Being an adult, taking responsibility for your feelings and actions, not stressing over others reactions takes time and intentionally.  God knew what each of us would need in a spouse. He didn’t make a mistake when He made either one of us. And drew our hearts together. I guess it’s our job to trust that.

 

 

 

 

Thank goodness that there is a Person to take it all to. And Jesus always, always gets it.

He holds our feelings and listens. There isn’t a feeling He isn’t ready for. There isn’t a question He won’t listen to and then eventually answer for us.

We think we are unique in our needs but we aren’t. They come to us each at different times but the need is always the same.

Just looks different sometimes.

He gives and gives. Listens and listens. Holds and holds.

The way you feel isn’t wrong – what you do because you feel a certain way can mess you up – so I highly recommend bringing that feeling honest and whole heart to the Cross.

 

 

I like the idea of broken things being restored.

I like wholeness.  It’s what we are made for.

I however do not love that idea that I am broken. But I know that I am. And knowing that is both freeing and complicated. How does one do this? This living and being broken…

I like the ideas of seeing things restored but I know that strides can be made on earth by people who walk with Jesus. I know that He is the way to wholeness. I know that one day in heaven we will be made complete.

I wish that day were today. Well, I mean wouldn’t it be neat-o? But what I can have today and you can have today is Him…. the perfect ones love can wash over us today.

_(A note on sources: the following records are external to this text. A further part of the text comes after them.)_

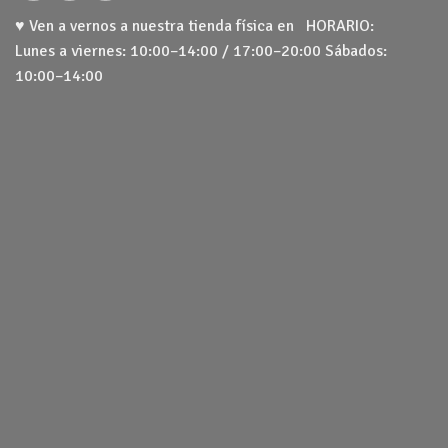
♥ Ven a vernos a nuestra tienda física en HORARIO:
Lunes a viernes: 10:00–14:00 / 17:00–20:00 Sábados:
10:00–14:00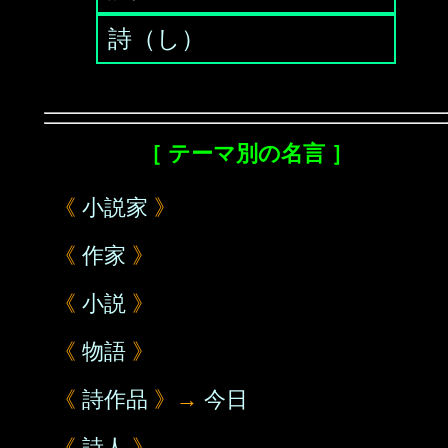
詩（し）
［ テーマ別の名言 ］
《
小説家
》
《
作家
》
《
小説
》
《
物語
》
《
詩作品
》→
今日
《
詩人
》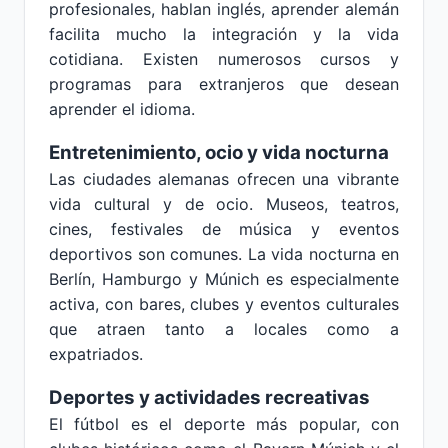
profesionales, hablan inglés, aprender alemán
facilita mucho la integración y la vida
cotidiana. Existen numerosos cursos y
programas para extranjeros que desean
aprender el idioma.
Entretenimiento, ocio y vida nocturna
Las ciudades alemanas ofrecen una vibrante
vida cultural y de ocio. Museos, teatros,
cines, festivales de música y eventos
deportivos son comunes. La vida nocturna en
Berlín, Hamburgo y Múnich es especialmente
activa, con bares, clubes y eventos culturales
que atraen tanto a locales como a
expatriados.
Deportes y actividades recreativas
El fútbol es el deporte más popular, con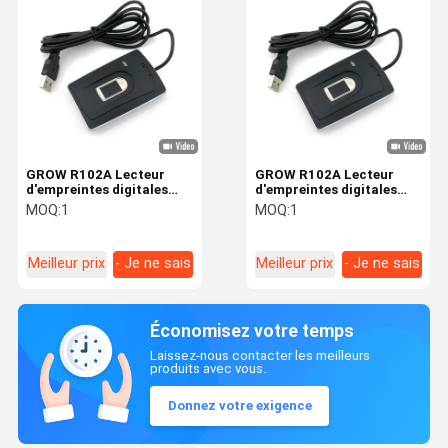
GROW R102A Lecteur
GROW R102A Lecteur
d'empreintes digitales
d'empreintes digitales
USB capacitif avec DC5V
USB capacitif avec DC5V
MOQ:
1
MOQ:
1
208*288 Pixel 1500
208*288 Pixel 1500
Capacité Pour le contrôle
Capacité Pour le contrôle
d'accès Windows Android
d'accès Windows Android
Meilleur prix
- Je ne sais
Meilleur prix
- Je ne sais
pas.
pas.
Économisez votre temps
Laissez-nous contacter les meilleurs
produits avec vous.
Donnez votre exigence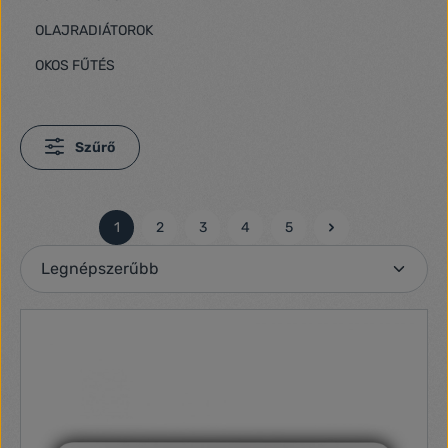
OLAJRADIÁTOROK
OKOS FŰTÉS
Szűrő
1
2
3
4
5
Oldal
Oldal
Oldal
Oldal
Oldal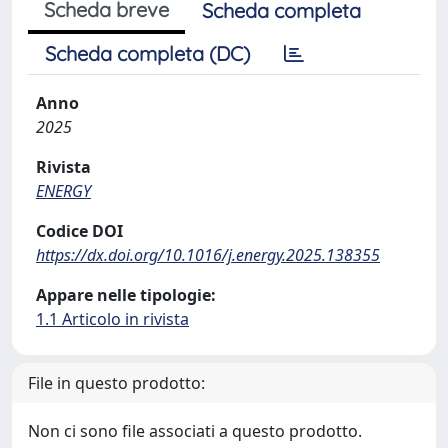
Scheda breve
Scheda completa
Scheda completa (DC)
Anno
2025
Rivista
ENERGY
Codice DOI
https://dx.doi.org/10.1016/j.energy.2025.138355
Appare nelle tipologie:
1.1 Articolo in rivista
File in questo prodotto:
Non ci sono file associati a questo prodotto.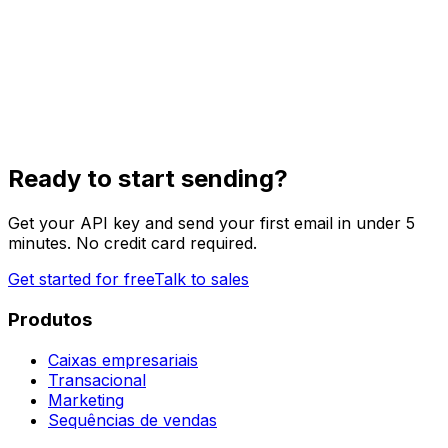
Ready to start sending?
Get your API key and send your first email in under 5
minutes. No credit card required.
Get started for free
Talk to sales
Produtos
Caixas empresariais
Transacional
Marketing
Sequências de vendas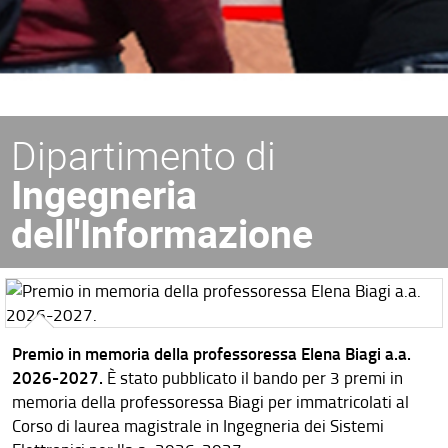
Dipartimento di
Ingegneria
dell'Informazione
Premio in memoria della professoressa Elena Biagi a.a.
2026-2027.
È stato pubblicato il bando per 3 premi in
memoria della professoressa Biagi per immatricolati al
Corso di laurea magistrale in Ingegneria dei Sistemi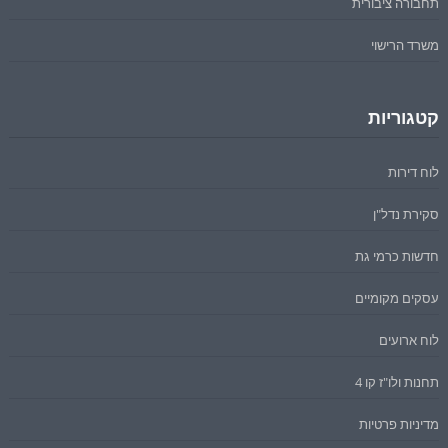
תחבורה ציבורית
משרד הרישוי
קטגוריות
לוח דירות
סקירת נדל"ן
חדשות כרמי גת
עסקים מקומיים
לוח ארועים
תחנות ולו"ז קו 4
מדיניות פרטיות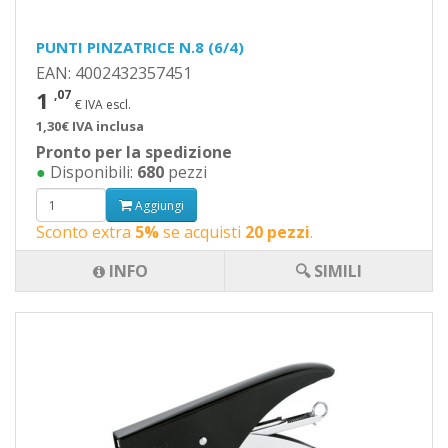
PUNTI PINZATRICE N.8 (6/4)
EAN: 4002432357451
1
,07
€ IVA escl.
1,30€ IVA inclusa
Pronto per la spedizione
●
Disponibili:
680
pezzi
Aggiungi
Sconto extra
5%
se acquisti
20 pezzi
.
INFO
🔍 SIMILI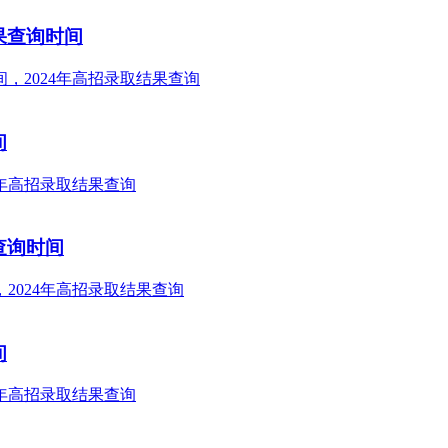
结果查询时间
间
查询时间
间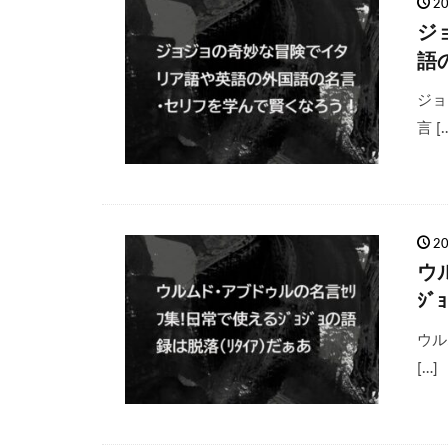
2
ジ
語
ジョ
言 [
2
ウ
ｼﾞ
ウル
[…]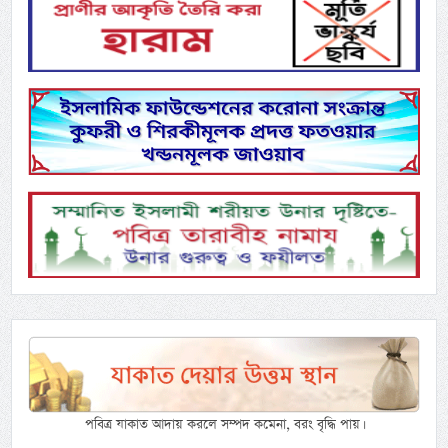
পবিত্র যাকাত আদায় করলে সম্পদ কমেনা, বরং বৃদ্ধি পায়।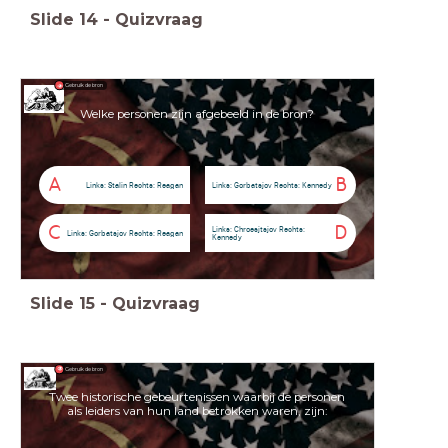
Slide
14
-
Quizvraag
Gebruik de bron
Welke personen zijn afgebeeld in de bron?
A
B
Links: Stalin Rechts: Reagan
Links: Gorbatsjov Rechts: Kennedy
C
D
Links: Chroesjtsjov Rechts:
Links: Gorbatsjov Rechts: Reagan
Kennedy
Slide
15
-
Quizvraag
Gebruik de bron
Twee historische gebeurtenissen waarbij de personen
als leiders van hun land betrokken waren, zijn: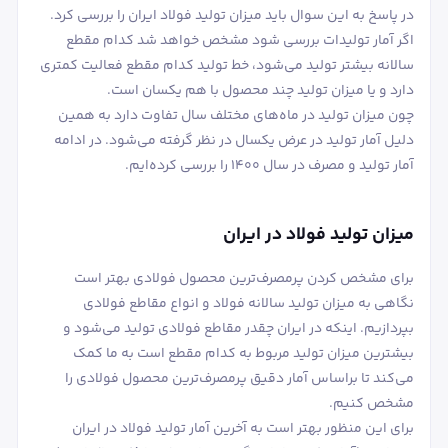
در پاسخ به این سوال باید میزان تولید فولاد ایران را بررسی کرد.
اگر آمار تولیدات بررسی شود مشخص خواهد شد کدام مقطع
سالانه بیشتر تولید می‌شود، خط تولید کدام مقطع فعالیت کمتری
دارد و یا میزان تولید چند محصول با هم یکسان است.
چون میزان تولید در ماه‌های مختلف سال تفاوت دارد به همین
دلیل آمار تولید در عرض یکسال در نظر گرفته می‌شود. در ادامه
آمار تولید و مصرف در سال 1400 را بررسی کرده‌ایم.
میزان تولید فولاد در ایران
برای مشخص کردن پرمصرف‌ترین محصول فولادی بهتر است
نگاهی به میزان تولید سالانه فولاد و انواع مقاطع فولادی
بپردازیم. اینکه در ایران چقدر مقاطع فولادی تولید می‌شود و
بیشترین میزان تولید مربوط به کدام مقطع است به ما کمک
می‌کند تا براساس آمار دقیق پرمصرف‌ترین محصول فولادی را
مشخص کنیم.
برای این منظور بهتر است به آخرین آمار تولید فولاد در ایران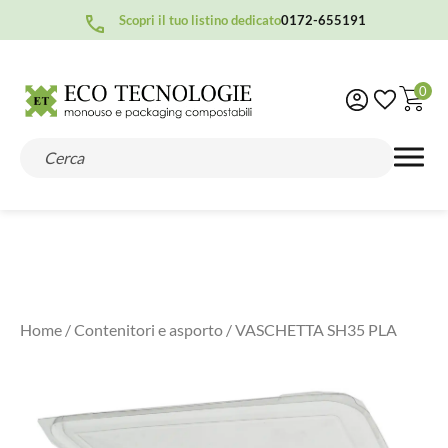
Scopri il tuo listino dedicato
0172-655191
0
Home
/
Contenitori e asporto
/ VASCHETTA SH35 PLA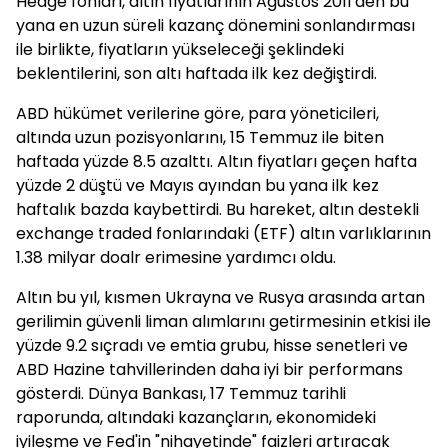
Hedge fonları, altın fiyatlarının Ağustos 2011'den bu
yana en uzun süreli kazanç dönemini sonlandırması
ile birlikte, fiyatların yükseleceği şeklindeki
beklentilerini, son altı haftada ilk kez değiştirdi.
ABD hükümet verilerine göre, para yöneticileri,
altında uzun pozisyonlarını, 15 Temmuz ile biten
haftada yüzde 8.5 azalttı. Altın fiyatları geçen hafta
yüzde 2 düştü ve Mayıs ayından bu yana ilk kez
haftalık bazda kaybettirdi. Bu hareket, altın destekli
exchange traded fonlarındaki (ETF) altın varlıklarının
1.38 milyar doalr erimesine yardımcı oldu.
Altın bu yıl, kısmen Ukrayna ve Rusya arasında artan
gerilimin güvenli liman alımlarını getirmesinin etkisi ile
yüzde 9.2 sıçradı ve emtia grubu, hisse senetleri ve
ABD Hazine tahvillerinden daha iyi bir performans
gösterdi. Dünya Bankası, 17 Temmuz tarihli
raporunda, altındaki kazançların, ekonomideki
iyileşme ve Fed'in "nihayetinde" faizleri artıracak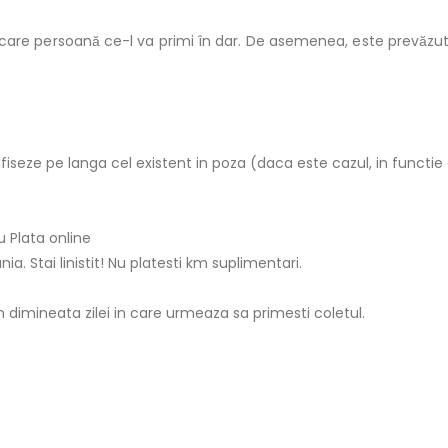
fiecare persoană ce-l va primi în dar. De asemenea, este prevăzu
fiseze pe langa cel existent in poza (daca este cazul, in functie
 Plata online
ia. Stai linistit! Nu platesti km suplimentari.
 in dimineata zilei in care urmeaza sa primesti coletul.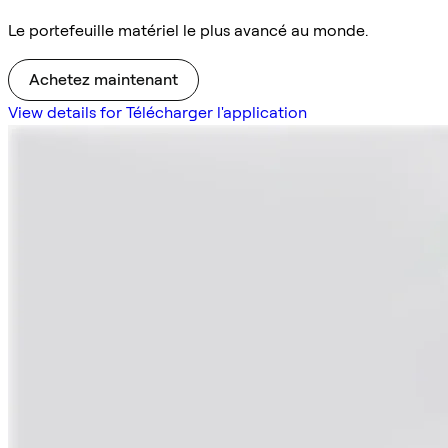
Le portefeuille matériel le plus avancé au monde.
Achetez maintenant
View details for Télécharger l'application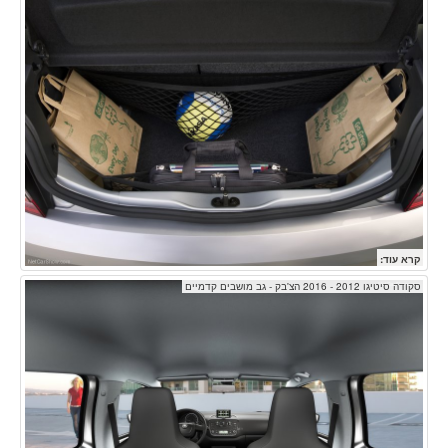
קרא עוד:
סקודה סיטיגו 2012 - 2016 הצ'בק - גב מושבים קדמיים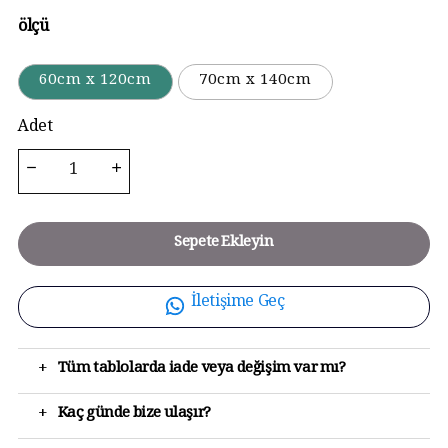
ölçü
60cm x 120cm
70cm x 140cm
Adet
Sepete Ekleyin
İletişime Geç
+
Tüm tablolarda iade veya değişim var mı?
+
Kaç günde bize ulaşır?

…and that presses wholeness down on us. gives us the courage to work on our lives. grow and become more like we are intended to be – more like what God had in mind when He knit us together in our mothers womb. He had a plan then and He hasn’t ever forgotten that plan.

And it can shine through our broken flesh. Or i guess it’s coming from our hearts. the heart that God made. Yes, the light shines from our hearts, that God made.